--- Given passage ---

=== Begin Enclosure ===

This has to do with a standard IRA and taking the minimum required distribution at 70 and a half.  I turned 70 September of last year.  If I understand the rules in listening to you, your show and what is required, I do not need the money to live on due to a good pension and Social Security.  Is my understanding that I can put it off and take it in 2018?

 

Right.

 

Yeah, and then, but, that year I have to take another one before <?>.  So in other words, in 2018, I have to take two minimum required distributions.

 

Right, and if you defer this year, it has to be done no later than April 1st of 2018.

 

Yes, that’s what I wanted to make sure <?>, it’s before tax day.  So, yeah, okay, that’s what I need to know.

 

Actually, you just said something important there.  It has nothing to do with tax day.  It’s April 1st, not April 15th.

 

Oh, April 1st.  Okay.

 

April 1st of 2018 if you defer this year’s requested minimum distribution.

 

That’s what I’m going to do.

 

Alright, then, mid March, just to be safe, I would be sure I do my 2017 required minimum distribution.

 

Yeah, I’ll go ahead and send the information into the IRA people.  Okay.

 

Alright, thanks for the call.  Jerry in Winter Park, thanks so much for your phone call.  If you want Jerry’s line, it’s 844-220-0965.  We also have some texts we see on the text machine.  We’ll get to those questions right after latest news, weather and traffic with Dave Walsh.  We are planning tomorrow today with the Certified Financial Group on News 96.5 WDBO.

 

This is News Ninety —

 

Welcome back to On the Money here on News 96.5 WDBO.  We are answering your questions with the Certified Financial Group.  Joe Bert and Nancy Hecht are here live in the studio taking your phone calls at 844-220-0965.  844-220-0965.  They are also answering text questions as well.  We do have some questions here on the text machine.  If you want to join that line, it’s 21232.  Just keep it to about 160 characters.  That’s all we can see on our screen.  Just keep your questions about 160 characters, 21232, and the phone lines are always open as well.

 

Joe, we’ve got a couple of events coming up with the Certified Financial Group.  Tell us about it.

=== End Enclosure ===

--- Extracted entries ---
=== Begin Enclosure ===

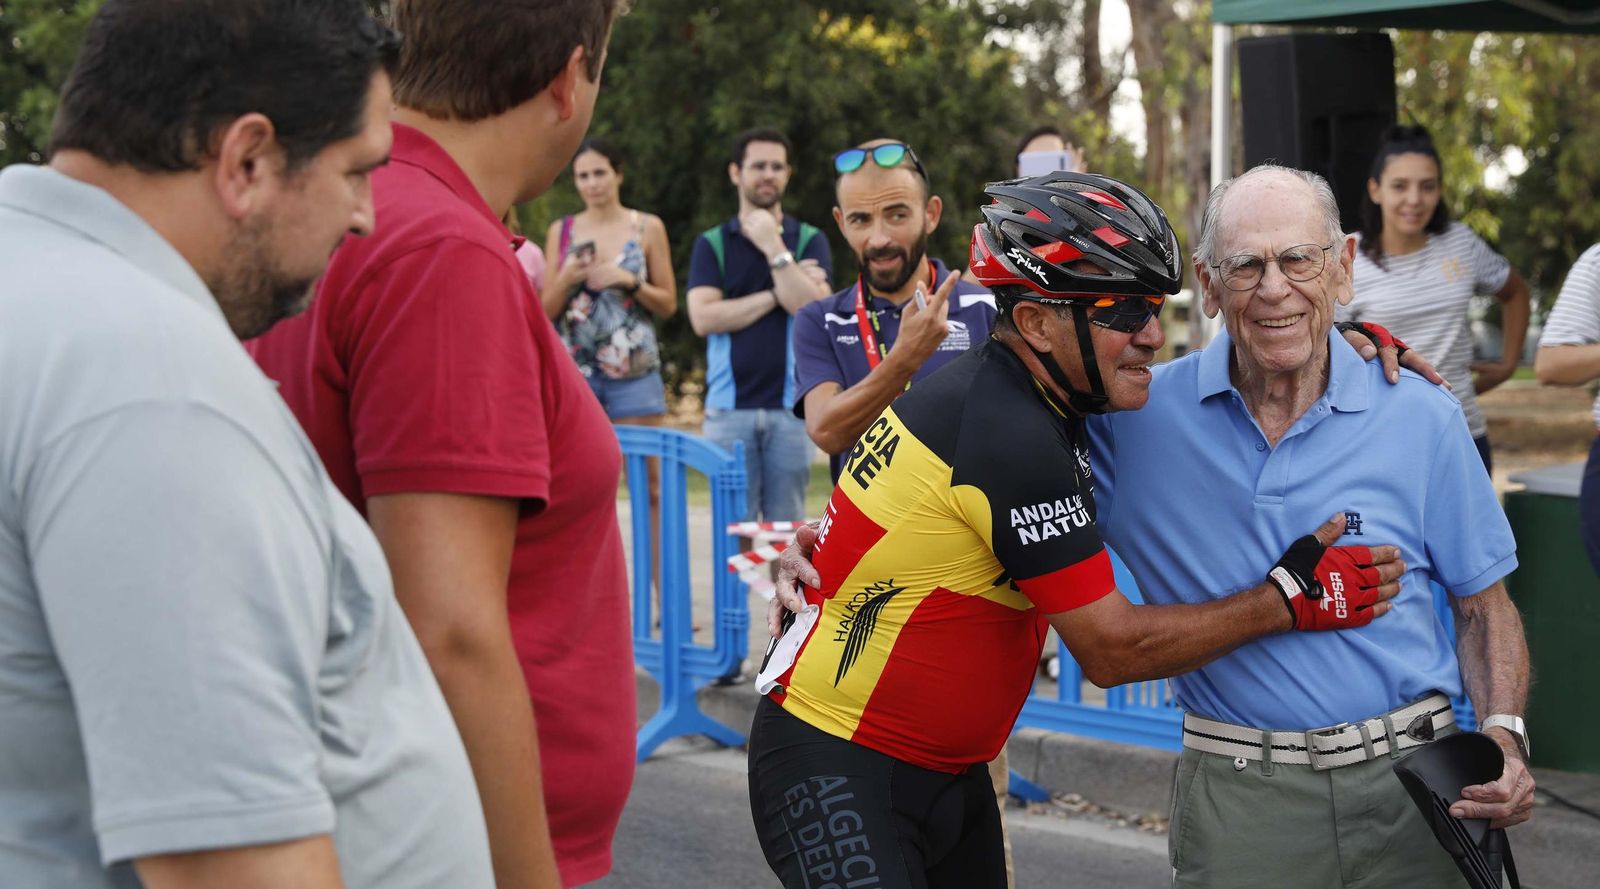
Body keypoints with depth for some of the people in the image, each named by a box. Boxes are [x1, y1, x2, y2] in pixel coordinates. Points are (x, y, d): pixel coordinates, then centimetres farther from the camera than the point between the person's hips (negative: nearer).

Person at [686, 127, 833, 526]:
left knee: (786, 527, 3)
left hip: (790, 406, 0)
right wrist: (776, 295, -6)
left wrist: (774, 247, -7)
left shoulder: (808, 239, 8)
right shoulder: (712, 243, 8)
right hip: (730, 406, 0)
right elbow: (703, 317, -6)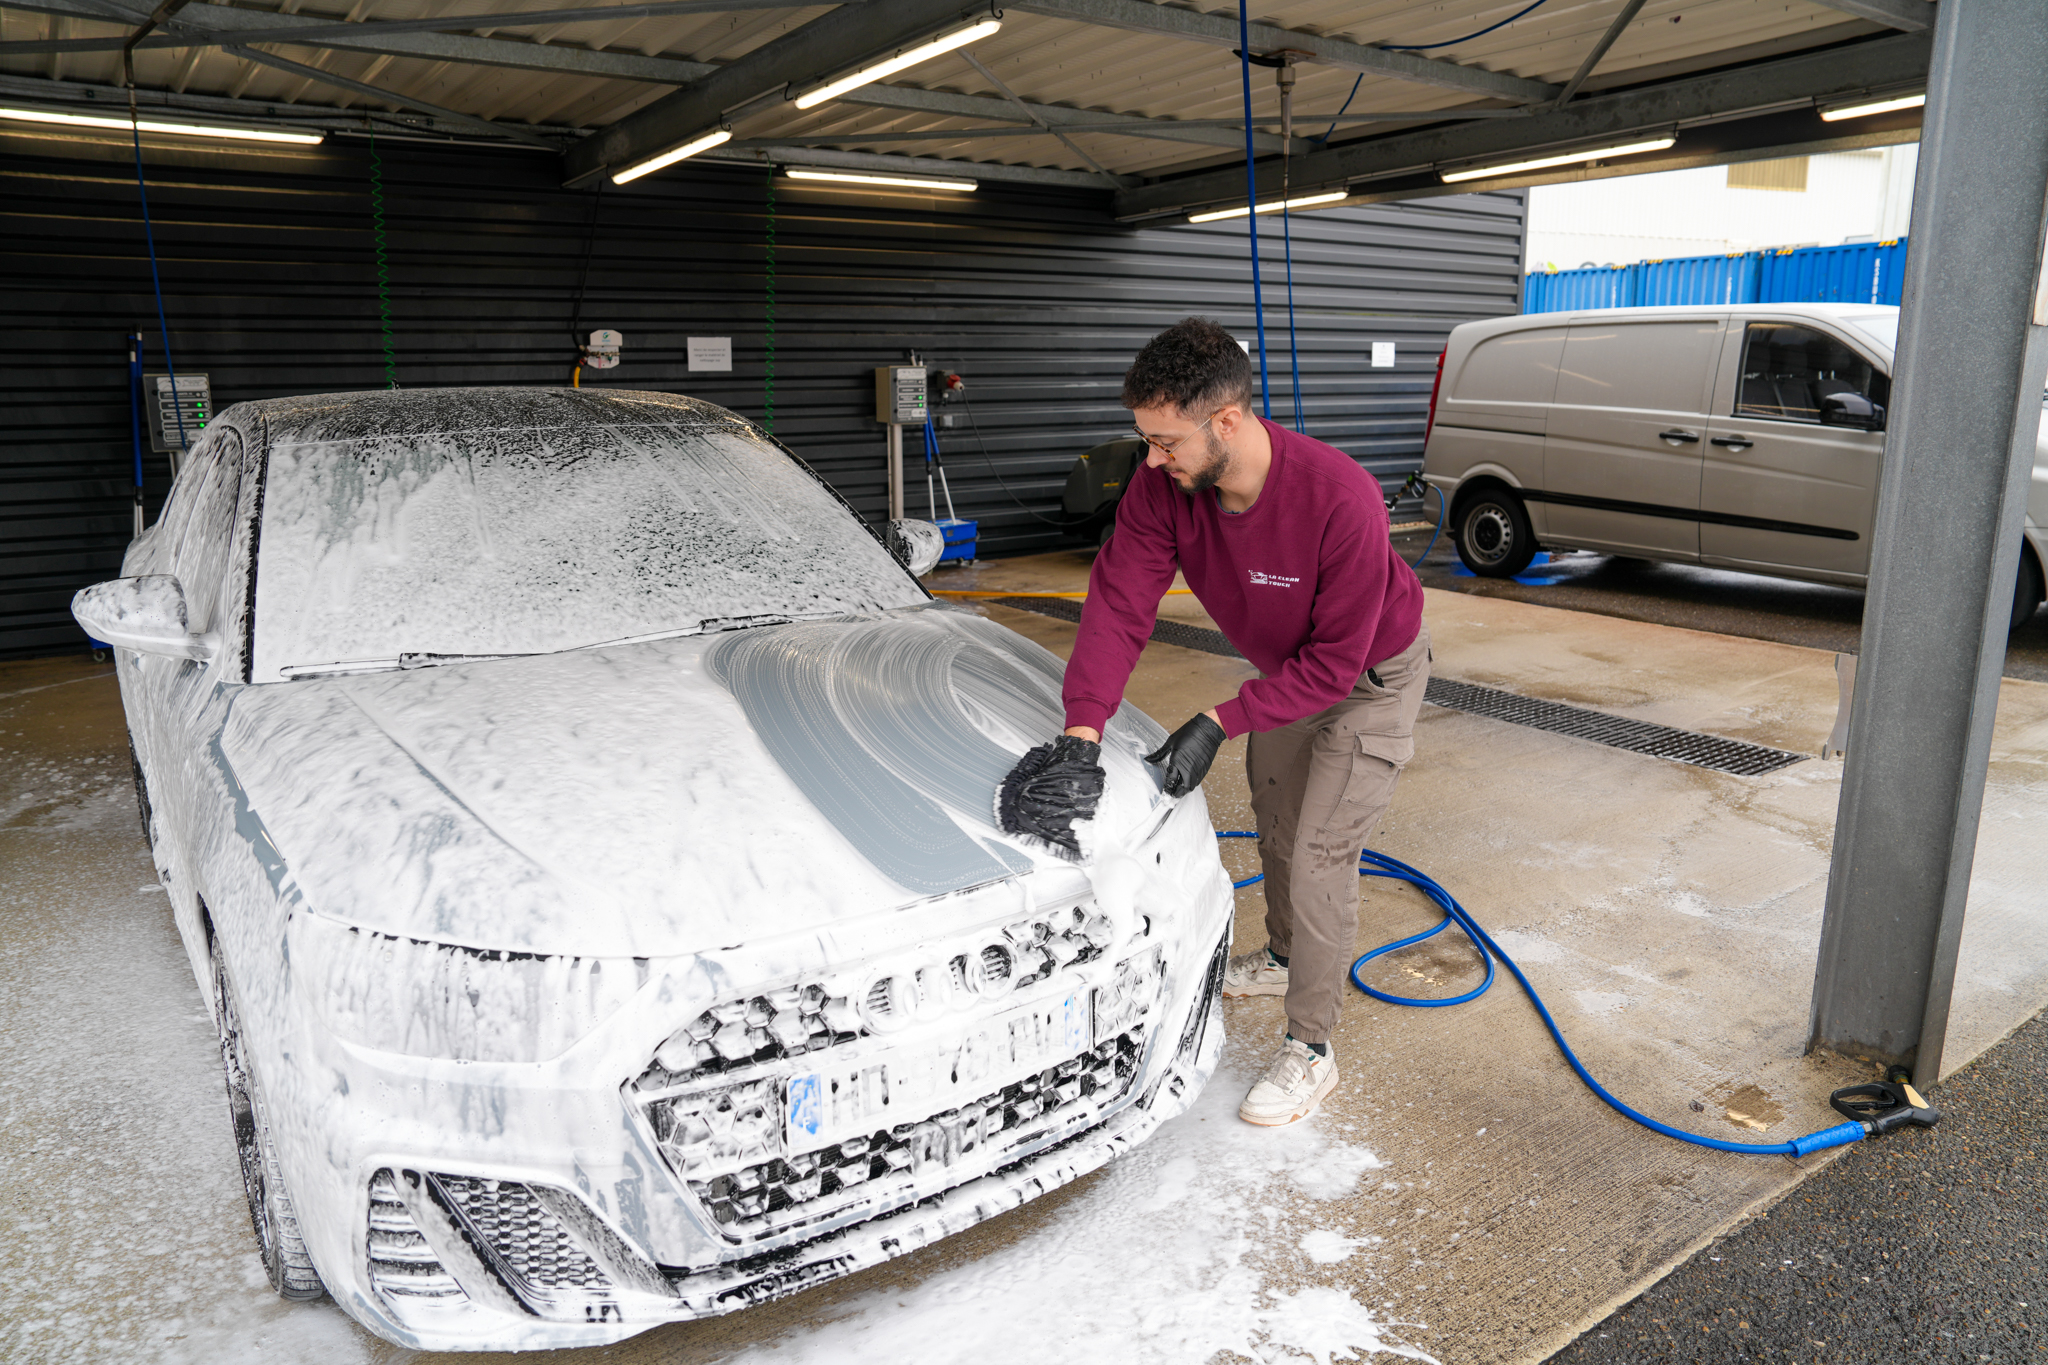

=== End Enclosure ===

--- What the task requires ---
List every person whom the radio call-in transcript above names by both first and last name.

--- Solved problem ---
Dave Walsh
Joe Bert
Nancy Hecht